Document passage:
If I understand the suggestion of using the x86 build, I must say that running a complete pytorch-based project through Rosetta 2 doesn't sound very appealing to me.

I however do agree that having a reference portable CPU-based implementation of the sparse operations currently supported through OneMKL would make a lot of sense. I guess this would mean prioritising porting /mkl/SparseBlasImpl.cpp to Eigen before porting it to say Apple Accelerate or Arm Performance Libraries.

On the GPU side, unfortunately, there doesn't seem to be any sparse matrix support in MPS but maybe this will eventually be possible through a more generic vulkan based backend?

malfet added a commit that referenced this issue Mar 22, 2023
Partially addresses the problem raised in #96972

Add `test_addmv` and enable `test_block_addmv` on all platforms

TODO: Make sure that test_block_addmv non-contiguous mode actually
generate non-contiguous as rigth now it probably does not, as test
passes assuming values are contiguous.

Material supplied:
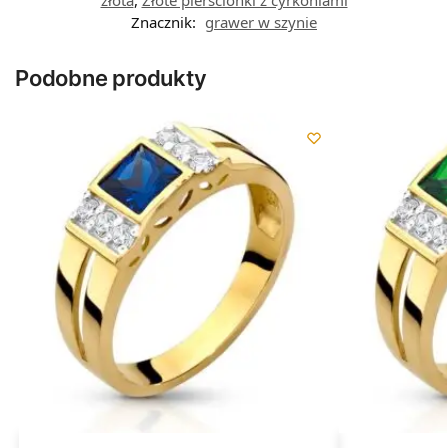
złota
,
Złote pierścionki z cyrkoniami
Znacznik:
grawer w szynie
Podobne produkty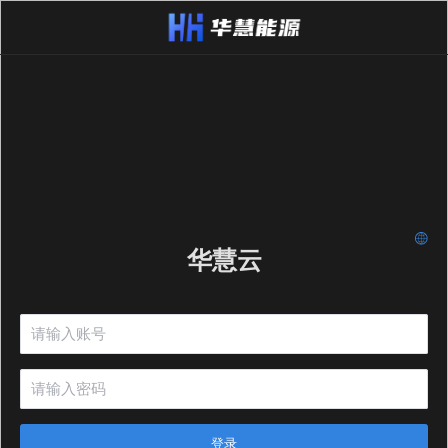
华慧云
登录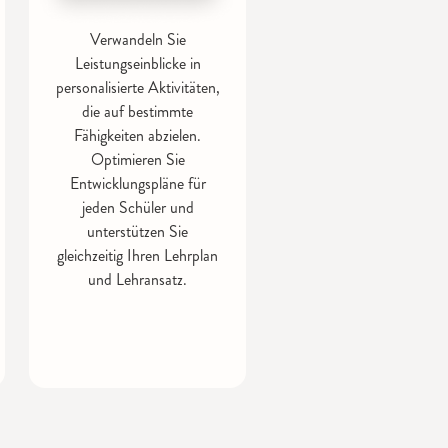
Verwandeln Sie
Leistungseinblicke in
personalisierte Aktivitäten,
die auf bestimmte
Fähigkeiten abzielen.
Optimieren Sie
Entwicklungspläne für
jeden Schüler und
unterstützen Sie
gleichzeitig Ihren Lehrplan
und Lehransatz.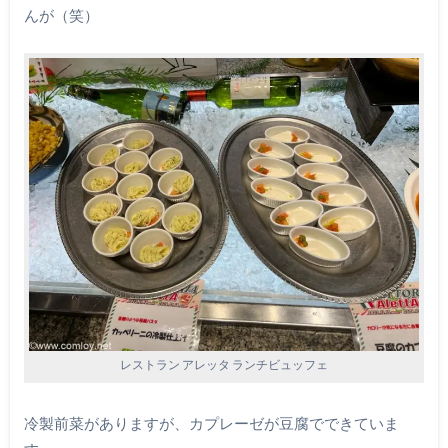
んが（笑）
レストラン アレッタ ランチビュッフェ
冷製前菜がありますが、カプレーゼが豆腐でできていま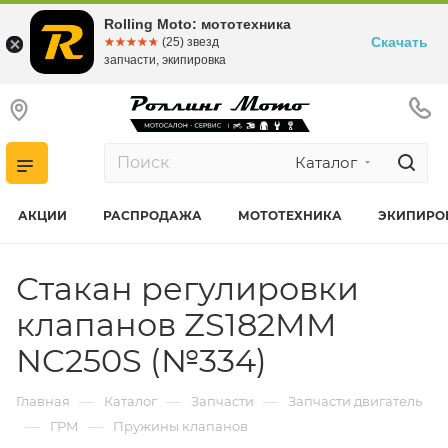
Rolling Moto: мототехника
Скачать
☆☆☆☆☆
★★★★★
(25) звезд
запчасти, экипировка
Каталог
АКЦИИ
РАСПРОДАЖА
МОТОТЕХНИКА
ЭКИПИРО
Стакан регулировки
клапанов ZS182MM
NC250S (№334)
—
—
—
Главная
Каталог
Запчасти
Запчасти двигатель
—
—
ГРМ
Пружины клапанов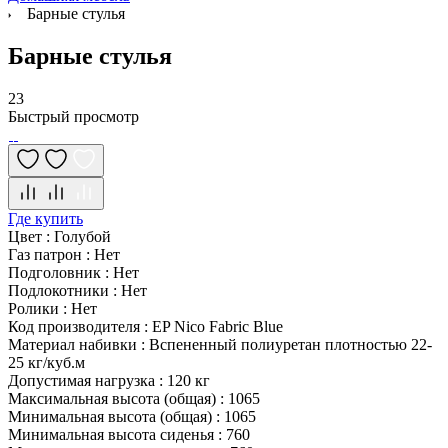
Барные стулья
Барные стулья
23
Быстрый просмотр
Где купить
Цвет
:
Голубой
Газ патрон
:
Нет
Подголовник
:
Нет
Подлокотники
:
Нет
Ролики
:
Нет
Код производителя
:
EP Nico Fabric Blue
Материал набивки
:
Вспененный полиуретан плотностью 22-
25 кг/куб.м
Допустимая нагрузка
:
120 кг
Максимальная высота (общая)
:
1065
Минимальная высота (общая)
:
1065
Минимальная высота сиденья
:
760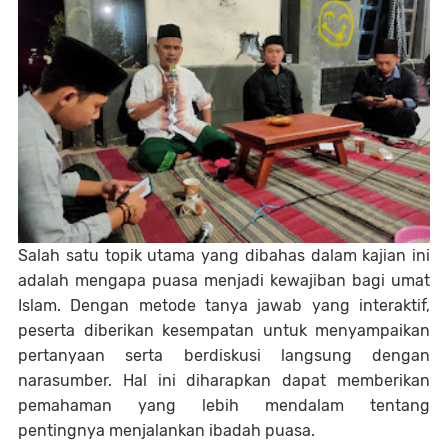
Salah satu topik utama yang dibahas dalam kajian ini
adalah mengapa puasa menjadi kewajiban bagi umat
Islam. Dengan metode tanya jawab yang interaktif,
peserta diberikan kesempatan untuk menyampaikan
pertanyaan serta berdiskusi langsung dengan
narasumber. Hal ini diharapkan dapat memberikan
pemahaman yang lebih mendalam tentang
pentingnya menjalankan ibadah puasa.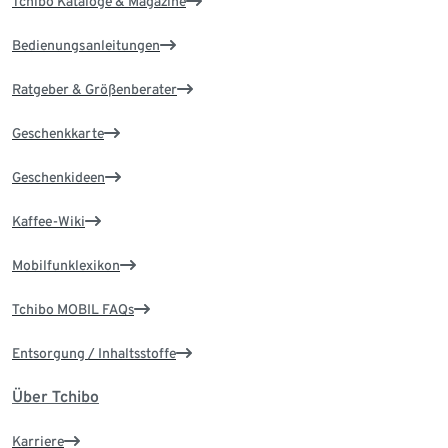
Tchibo Kataloge & Magazine
Bedienungsanleitungen
Ratgeber & Größenberater
Geschenkkarte
Geschenkideen
Kaffee-Wiki
Mobilfunklexikon
Tchibo MOBIL FAQs
Entsorgung / Inhaltsstoffe
Über Tchibo
Karriere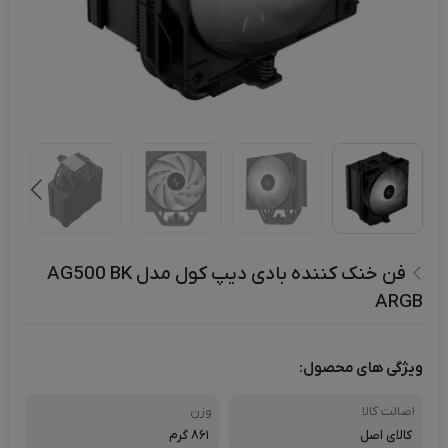
فن خنک کننده بادی دیپ کول مدل AG500 BK
ARGB
ویژگی های محصول:
اصالت کالا
وزن
کالای اصل
۸۶۱ گرم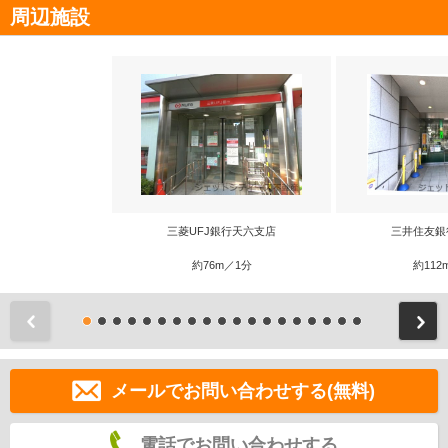
周辺施設
三菱UFJ銀行天六支店
三井住友銀
約76m／1分
約112
前
メールでお問い合わせする(無料)
電話でお問い合わせする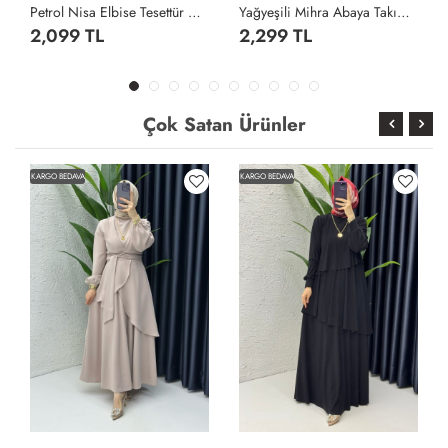
Petrol Nisa Elbise Tesettür Giyim Petrol Yeşili
Yağyeşili Mihra Abaya Takım Tesettür Giyim Yağ Yeşili
2,099 TL
2,299 TL
Çok Satan Ürünler
KARGO BEDAVA
KARGO BEDAVA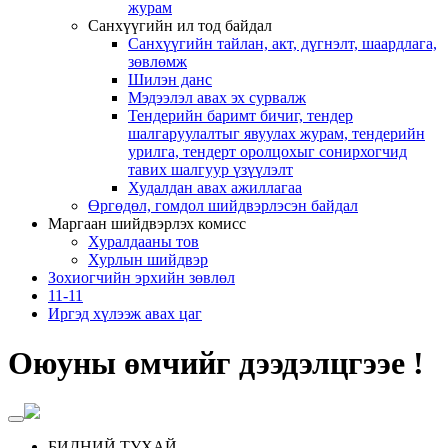
журам
Санхүүгийн ил тод байдал
Санхүүгийн тайлан, акт, дүгнэлт, шаардлага,
зөвлөмж
Шилэн данс
Мэдээлэл авах эх сурвалж
Тендерийн баримт бичиг, тендер
шалгаруулалтыг явуулах журам, тендерийн
урилга, тендерт оролцохыг сонирхогчид
тавих шалгуур үзүүлэлт
Худалдан авах ажиллагаа
Өргөдөл, гомдол шийдвэрлэсэн байдал
Маргаан шийдвэрлэх комисс
Хуралдааны тов
Хурлын шийдвэр
Зохиогчийн эрхийн зөвлөл
11-11
Иргэд хүлээж авах цаг
Оюуны өмчийг дээдэлцгээе !
БИДНИЙ ТУХАЙ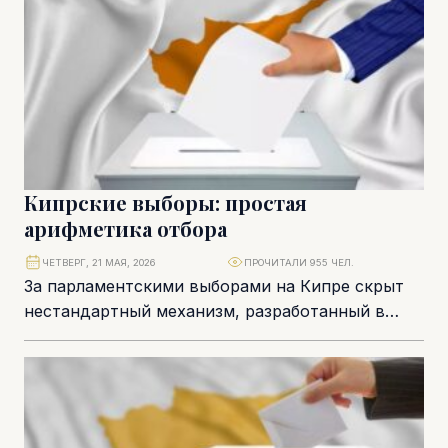
Кипрские выборы: простая
арифметика отбора
ЧЕТВЕРГ, 21 МАЯ, 2026
ПРОЧИТАЛИ 955 ЧЕЛ.
За парламентскими выборами на Кипре скрыт
нестандартный механизм, разработанный в
середине прошлого века. Он учитывает округа,
численность избирателей в каждом...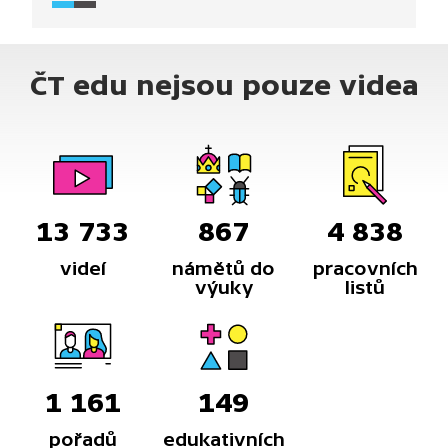
úvahu s otázkou, co můžeme zjistit, a vytváří tak
z divadelní hry nadčasovou a aktuální inscenaci
s klíčovou otázkou: Co je to pravda?
ČT edu nejsou pouze videa
13 733
867
4 838
videí
námětů do
pracovních
výuky
listů
1 161
149
pořadů
edukativních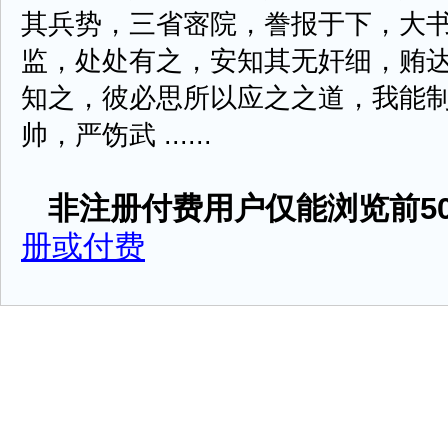
其兵势，三省宻院，誊报于下，大
监，处处有之，安知其无奸细，贿
知之，彼必思所以应之之道，我能
帅，严饬武 ......
非注册付费用户仅能浏览前50
册或付费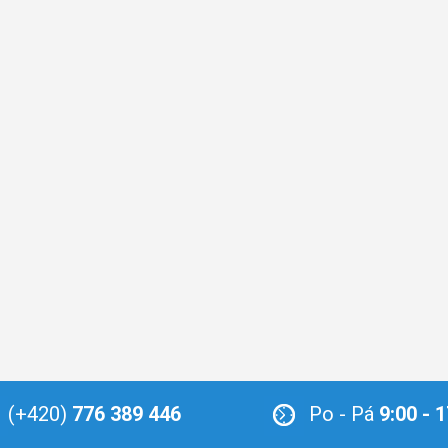
(+420)
776 389 446
Po - Pá
9:00 -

Task list:
A) List every CPU math library that the thread about PyTorch sparse operations names as a current or possible backend for sparse operations.
B) Go on with the thread about PyTorch sparse operations, starting after its last sentence.
The rows have no connection to the thread about PyTorch sparse operations.

Results for the exercise:
A) OneMKL, Eigen, Apple Accelerate, Arm Performance Libraries

B)
@malfet
Copy link
Contributor

malfet commented Mar 22, 2023

@tvercaut Eigen used to have a very complicated licensing rules, but I see that later one is just MPL license, so indeed this is a good idea. Also, Accelerate supports only float and double tensors, while Eigen would probably work with complex ones as well. In the meantime, I've made a very simple addmv implementation in #97353

As for MPS support, you are more then welcome to write a metal kernel and I will review the PR

@leovinus2001
Copy link

@tvercaut Eigen used to have a very complicated licensing rules, but I see that later one is just MPL license, so indeed this is a good idea.

Agreed on Eigen. I used to avoid it like the plague for exactly this license reason as well.

@tvercaut Also, Accelerate supports only float and double tensors, while Eigen would probably work with complex ones as well.

That is not correct. Accelerate has BLAS implementations for single and double complex as well. As you know the naming scheme is SGEMM/DGEMM for single and double precision float and then CGEMM/ZGEMM for single and double precision complex calculations.

For example for ZGEMM is here
https://developer.apple.com/documentation/accelerate/1513094-cblas_zgemm?language=objc

Granted, the docs can be byzantine but I have used the Accelerate SGEMM/DGEMM for more than 5 years on macOS and iOS which makes me think that CGEMM/ZGEMM are just as old.

@tvercaut In the meantime, I've made a very simple addmv implementation in #97353

Sounds like fun, I'll have a look :)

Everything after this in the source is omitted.